───── Excerto do documento

O papel do ex-jogador no crescimento do futebol de praia
O futebol de praia celebrou, em 2020, 27 anos como modalidade organizada, 15 dos quais sob a chancela da FIFA. Num momento importante da História da modalidade, em que a componente feminina tem vindo a conhecer um desenvolvimento significativo e a disciplina tem vindo a ser incluída em competições de cariz olímpico, assistimos também a um ponto de viragem ao nível dos protagonistas, com a retirada de jogadores que ao cabo de 20 anos (ou mais) defenderam as cores das suas selecções e clubes, contribuindo decisivamente para o crescimento da modalidade e convertendo-se em autênticas lendas dos areais. São os casos de Madjer, o mítico capitão da selecção das quinas, mas também o colega de equipa de 20 anos Alan, o craque espanhol Amarelle ou o astro brasileiro Jorginho, entre muitos outros. Mas que contributo poderão continuar a dar estes nomes ao desenvolvimento do futebol de praia já depois do fim da carreira como jogadores?
Tratando-se de atletas que realmente construíram uma carreira desportiva integralmente na areia, mas sobretudo que assistiram ao crescimento abismal da modalidade ao longo das últimas décadas intervindo activamente nesses processos, são pessoas que reúnem um conjunto de competências e experiências que os tornam altamente qualificados para liderar as novas etapas do desenvolvimento do futebol de praia.
É por isso extremamente desejável que possamos continuar a ver envolvidos na modalidade de uma outra maneira os ex-jogadores com um passado inolvidável nas praias dos cinco continentes. Existem essencialmente duas formas distintas através das quais estas antigas lendas podem dar o seu contributo: a vertente técnica e a vertente organizacional.

──────────
───── Dados registados

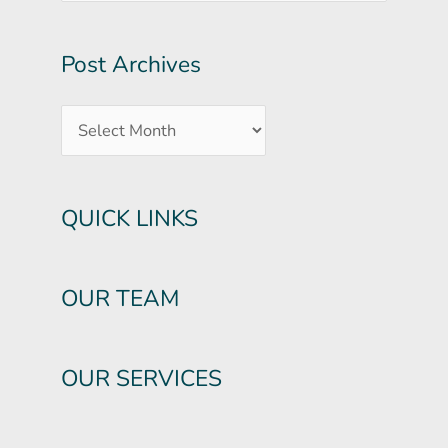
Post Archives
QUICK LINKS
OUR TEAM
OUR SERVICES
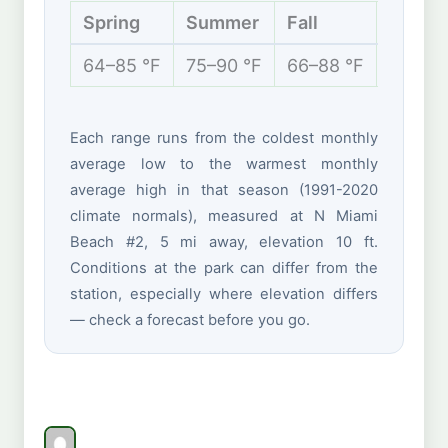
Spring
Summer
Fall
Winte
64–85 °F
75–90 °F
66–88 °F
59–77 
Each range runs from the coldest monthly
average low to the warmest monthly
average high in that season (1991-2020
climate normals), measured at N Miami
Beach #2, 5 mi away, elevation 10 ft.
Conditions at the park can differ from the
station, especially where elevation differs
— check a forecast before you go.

──────────

* [Ação pedida 1]
Reproduza o trecho do texto sobre o futebol de praia de "Tratando-se de atletas" a "futebol de praia.".
* [Ação pedida 2]
De acordo com o texto sobre o futebol de praia, quais são as duas formas pelas quais os antigos jogadores podem dar o seu contributo à modalidade?
* [Ação pedida 3]
Escreva a parte seguinte do texto sobre o papel dos ex-jogadores no futebol de praia, a partir da última frase apresentada.

* [Espaço de resposta 1]
Tratando-se de atletas que realmente construíram uma carreira desportiva integralmente na areia, mas sobretudo que assistiram ao crescimento abismal da modalidade ao longo das últimas décadas intervindo activamente nesses processos, são pessoas que reúnem um conjunto de competências e experiências que os tornam altamente qualificados para liderar as novas etapas do desenvolvimento do futebol de praia.

* [Espaço de resposta 2]
A vertente técnica e a vertente organizacional.

* [Espaço de resposta 3]
A vertente técnica prende-se com a assunção de funções de direcção técnica de equipas, seja como treinador de uma selecção nacional ou clube seja numa perspectiva de investimento na formação, junto das camadas mais jovens. Amarelle, por exemplo, tem passado o seu conhecimento através das duas vias, quer como seleccionador nacional da China quer por via da sua escola de futebol de praia no seu país natal. Também o compatriota Nico abraçou um projecto internacional, ao assumir o comando técnico da Bielorrússia, onde fez História, ao qualificar o país para o seu primeiro mundial de sempre em 2019, no Paraguai.
Em Portugal assistimos recentemente ao exemplo de Zé Maria, há dois anos treinador do Sporting CP e que este ano se sagrou campeão nacional, na senda do que já tinha vindo a acontecer com nomes como Marinho, Pedro Sousa, Paulo Graça, Bilro ou João Carlos Delgado, o último dos quais se sagrou campeão da divisão nacional pela ACD “O Sótão” em 2019. Por seu turno, Alan manteve-se em actividade através da dinamização da sua escola de futevolei, uma modalidade que além do seu interesse intrínseco é frequentemente usada como aprimoramento técnico por atletas de futebol de praia.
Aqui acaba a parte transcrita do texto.